Exercise passage ::
A hurricane party is a social event held by people primarily in the Southeastern United States in advance of an approaching Atlantic hurricane. Guests are typically allowed to stay with the host for three to five days (weather permitting) and, in return, bring hurricane supplies such as radios, first aid supplies, food, etc.

==Background==
Hurricane parties started among people living in the Southern United States, especially in Florida. Events are held by people who cannot or choose not to evacuate during a hurricane warning, or when no evacuation orders are issued. Hosts may also lack hurricane supplies and therefore invite others to stay with them so as to share supplies and company. However, these events are usually more centered on the social aspect of the event.

Another rationale for hosting hurricane parties is the expectation that power service may be lost for days or even weeks. As a result, most perishable items, particularly frozen meats, will surely be wasted after the storm. In order to make good use of these items, grilling is an important aspect of many hurricane parties, as a way of "cleaning out the freezer".

What you have to do :: Copy the hurricane party text again, starting with "A hurricane party" and going on through "supplies, food, etc.", and switch "radios" to "flashlights".

Relative pose estimation data ::

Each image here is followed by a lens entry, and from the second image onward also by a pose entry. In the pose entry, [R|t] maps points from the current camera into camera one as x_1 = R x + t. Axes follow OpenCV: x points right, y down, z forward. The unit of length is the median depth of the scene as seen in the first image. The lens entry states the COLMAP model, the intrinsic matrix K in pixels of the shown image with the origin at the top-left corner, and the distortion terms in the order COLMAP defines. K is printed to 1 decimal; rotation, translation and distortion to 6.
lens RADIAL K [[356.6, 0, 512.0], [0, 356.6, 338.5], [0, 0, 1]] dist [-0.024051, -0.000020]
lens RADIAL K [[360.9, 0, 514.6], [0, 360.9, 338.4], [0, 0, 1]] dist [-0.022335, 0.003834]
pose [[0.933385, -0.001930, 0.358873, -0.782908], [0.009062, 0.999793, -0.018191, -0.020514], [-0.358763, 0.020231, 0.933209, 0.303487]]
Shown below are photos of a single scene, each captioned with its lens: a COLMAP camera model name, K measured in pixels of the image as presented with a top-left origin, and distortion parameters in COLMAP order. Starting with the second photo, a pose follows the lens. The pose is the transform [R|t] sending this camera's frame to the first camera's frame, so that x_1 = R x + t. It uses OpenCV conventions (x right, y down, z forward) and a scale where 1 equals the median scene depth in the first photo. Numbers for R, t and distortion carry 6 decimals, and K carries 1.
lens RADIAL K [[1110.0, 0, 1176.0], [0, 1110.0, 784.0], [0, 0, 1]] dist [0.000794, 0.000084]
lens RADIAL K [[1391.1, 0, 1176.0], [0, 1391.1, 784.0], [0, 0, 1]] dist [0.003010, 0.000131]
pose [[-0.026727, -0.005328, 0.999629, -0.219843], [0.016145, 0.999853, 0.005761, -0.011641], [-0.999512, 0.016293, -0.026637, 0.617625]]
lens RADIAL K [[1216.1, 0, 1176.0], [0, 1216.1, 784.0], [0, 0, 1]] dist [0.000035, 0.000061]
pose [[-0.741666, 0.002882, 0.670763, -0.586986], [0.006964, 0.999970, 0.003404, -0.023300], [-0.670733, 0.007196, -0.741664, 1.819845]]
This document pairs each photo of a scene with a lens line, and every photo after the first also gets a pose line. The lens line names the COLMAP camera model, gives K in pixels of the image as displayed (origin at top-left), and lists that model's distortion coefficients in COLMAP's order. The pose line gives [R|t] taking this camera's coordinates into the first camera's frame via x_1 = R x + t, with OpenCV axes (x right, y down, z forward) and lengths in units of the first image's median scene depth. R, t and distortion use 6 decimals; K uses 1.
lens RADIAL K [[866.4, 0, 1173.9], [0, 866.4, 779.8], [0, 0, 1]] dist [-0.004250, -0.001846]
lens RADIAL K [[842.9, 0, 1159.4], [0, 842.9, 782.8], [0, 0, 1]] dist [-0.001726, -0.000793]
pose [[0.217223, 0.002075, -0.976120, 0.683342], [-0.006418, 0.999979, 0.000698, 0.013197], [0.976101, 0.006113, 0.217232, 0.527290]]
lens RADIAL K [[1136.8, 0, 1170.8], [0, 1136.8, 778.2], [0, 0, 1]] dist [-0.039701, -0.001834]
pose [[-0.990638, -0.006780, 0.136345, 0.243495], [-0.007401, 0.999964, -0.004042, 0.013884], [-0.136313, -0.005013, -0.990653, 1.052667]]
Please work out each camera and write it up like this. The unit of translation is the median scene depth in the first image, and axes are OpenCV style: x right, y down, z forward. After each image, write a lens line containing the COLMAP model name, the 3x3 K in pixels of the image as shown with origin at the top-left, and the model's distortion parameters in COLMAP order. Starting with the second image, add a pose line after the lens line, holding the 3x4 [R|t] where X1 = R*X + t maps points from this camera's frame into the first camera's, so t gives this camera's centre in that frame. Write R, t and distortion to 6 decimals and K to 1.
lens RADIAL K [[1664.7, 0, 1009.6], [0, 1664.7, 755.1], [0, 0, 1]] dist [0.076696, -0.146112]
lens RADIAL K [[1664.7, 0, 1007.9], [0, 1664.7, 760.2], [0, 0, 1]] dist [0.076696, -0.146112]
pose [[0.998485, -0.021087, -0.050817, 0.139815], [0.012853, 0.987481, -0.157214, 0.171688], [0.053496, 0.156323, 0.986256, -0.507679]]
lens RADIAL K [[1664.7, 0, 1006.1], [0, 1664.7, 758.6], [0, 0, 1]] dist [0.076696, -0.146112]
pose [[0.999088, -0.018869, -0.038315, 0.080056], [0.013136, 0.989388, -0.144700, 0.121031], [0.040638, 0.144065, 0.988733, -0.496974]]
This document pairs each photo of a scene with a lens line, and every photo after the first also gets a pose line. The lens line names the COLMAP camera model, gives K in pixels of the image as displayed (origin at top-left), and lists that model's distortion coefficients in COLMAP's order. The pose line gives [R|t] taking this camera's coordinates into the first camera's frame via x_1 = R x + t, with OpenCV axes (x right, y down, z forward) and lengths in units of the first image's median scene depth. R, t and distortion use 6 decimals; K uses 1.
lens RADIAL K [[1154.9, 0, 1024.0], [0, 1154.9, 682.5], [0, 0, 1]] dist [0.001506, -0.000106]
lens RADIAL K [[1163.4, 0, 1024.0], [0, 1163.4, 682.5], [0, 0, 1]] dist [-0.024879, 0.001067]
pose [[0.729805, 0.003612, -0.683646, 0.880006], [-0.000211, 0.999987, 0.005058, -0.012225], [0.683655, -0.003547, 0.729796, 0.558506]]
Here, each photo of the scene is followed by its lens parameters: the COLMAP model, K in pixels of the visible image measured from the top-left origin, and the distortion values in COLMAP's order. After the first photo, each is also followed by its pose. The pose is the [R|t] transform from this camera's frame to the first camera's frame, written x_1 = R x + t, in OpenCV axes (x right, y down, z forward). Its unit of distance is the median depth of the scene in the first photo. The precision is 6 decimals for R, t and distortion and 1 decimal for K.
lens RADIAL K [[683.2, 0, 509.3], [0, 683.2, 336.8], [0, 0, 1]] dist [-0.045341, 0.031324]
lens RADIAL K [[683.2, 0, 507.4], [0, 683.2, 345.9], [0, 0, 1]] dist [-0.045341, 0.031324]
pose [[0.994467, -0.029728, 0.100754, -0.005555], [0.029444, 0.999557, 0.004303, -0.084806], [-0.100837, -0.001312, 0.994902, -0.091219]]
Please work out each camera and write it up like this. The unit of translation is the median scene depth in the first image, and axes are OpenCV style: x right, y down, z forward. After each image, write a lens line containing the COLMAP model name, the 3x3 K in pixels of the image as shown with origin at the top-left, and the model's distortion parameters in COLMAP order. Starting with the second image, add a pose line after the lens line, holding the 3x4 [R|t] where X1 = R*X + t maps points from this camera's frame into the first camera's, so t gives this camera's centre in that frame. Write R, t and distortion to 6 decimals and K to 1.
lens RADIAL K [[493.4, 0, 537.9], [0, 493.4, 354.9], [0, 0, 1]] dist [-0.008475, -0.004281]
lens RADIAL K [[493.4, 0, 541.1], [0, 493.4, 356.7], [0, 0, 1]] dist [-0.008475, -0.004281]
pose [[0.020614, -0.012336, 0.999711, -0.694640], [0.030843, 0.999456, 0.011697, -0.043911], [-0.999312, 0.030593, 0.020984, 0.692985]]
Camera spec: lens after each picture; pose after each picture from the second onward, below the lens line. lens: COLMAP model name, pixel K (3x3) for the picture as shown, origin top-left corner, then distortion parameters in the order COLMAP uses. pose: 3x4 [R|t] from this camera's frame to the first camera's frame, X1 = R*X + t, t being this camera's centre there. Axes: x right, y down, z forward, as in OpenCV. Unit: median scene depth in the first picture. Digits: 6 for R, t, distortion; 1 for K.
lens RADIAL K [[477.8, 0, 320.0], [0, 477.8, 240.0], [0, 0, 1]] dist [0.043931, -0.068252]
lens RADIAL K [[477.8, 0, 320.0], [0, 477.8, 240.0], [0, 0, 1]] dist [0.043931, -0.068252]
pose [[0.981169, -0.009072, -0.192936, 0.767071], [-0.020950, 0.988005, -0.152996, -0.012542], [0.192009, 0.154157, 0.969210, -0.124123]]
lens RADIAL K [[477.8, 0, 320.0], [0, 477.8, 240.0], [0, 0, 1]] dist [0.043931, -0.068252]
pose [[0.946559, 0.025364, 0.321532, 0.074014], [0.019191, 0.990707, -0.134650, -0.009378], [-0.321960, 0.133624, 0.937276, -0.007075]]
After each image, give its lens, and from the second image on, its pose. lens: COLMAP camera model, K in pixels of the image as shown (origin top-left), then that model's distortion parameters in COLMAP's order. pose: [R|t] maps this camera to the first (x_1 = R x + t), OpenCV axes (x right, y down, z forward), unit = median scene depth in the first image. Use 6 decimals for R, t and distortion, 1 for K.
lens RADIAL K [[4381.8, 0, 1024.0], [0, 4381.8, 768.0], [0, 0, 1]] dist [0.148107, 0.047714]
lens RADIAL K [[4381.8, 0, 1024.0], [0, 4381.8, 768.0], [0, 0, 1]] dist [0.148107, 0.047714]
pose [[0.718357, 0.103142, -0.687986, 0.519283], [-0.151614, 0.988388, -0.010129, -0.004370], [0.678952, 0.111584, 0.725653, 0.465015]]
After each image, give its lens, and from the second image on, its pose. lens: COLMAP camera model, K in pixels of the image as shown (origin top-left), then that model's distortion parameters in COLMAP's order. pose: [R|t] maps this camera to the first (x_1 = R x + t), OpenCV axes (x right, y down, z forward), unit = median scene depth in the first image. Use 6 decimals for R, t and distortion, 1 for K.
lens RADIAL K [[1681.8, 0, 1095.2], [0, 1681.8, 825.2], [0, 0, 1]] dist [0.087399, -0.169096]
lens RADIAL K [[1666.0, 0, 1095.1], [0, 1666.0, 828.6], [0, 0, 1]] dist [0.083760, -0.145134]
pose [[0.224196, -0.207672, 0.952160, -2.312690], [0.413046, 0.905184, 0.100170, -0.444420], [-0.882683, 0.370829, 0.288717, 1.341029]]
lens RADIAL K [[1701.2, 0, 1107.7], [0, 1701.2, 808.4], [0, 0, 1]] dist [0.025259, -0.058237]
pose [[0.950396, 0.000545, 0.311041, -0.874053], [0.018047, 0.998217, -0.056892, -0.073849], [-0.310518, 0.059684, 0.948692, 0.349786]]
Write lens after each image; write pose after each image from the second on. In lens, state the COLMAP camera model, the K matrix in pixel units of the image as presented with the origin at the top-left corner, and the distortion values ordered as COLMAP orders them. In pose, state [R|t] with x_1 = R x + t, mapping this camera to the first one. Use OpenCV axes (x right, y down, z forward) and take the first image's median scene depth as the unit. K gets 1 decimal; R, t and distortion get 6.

Response below ::
A hurricane party is a social event held by people primarily in the Southeastern United States in advance of an approaching Atlantic hurricane. Guests are typically allowed to stay with the host for three to five days (weather permitting) and, in return, bring hurricane supplies such as flashlights, first aid supplies, food, etc.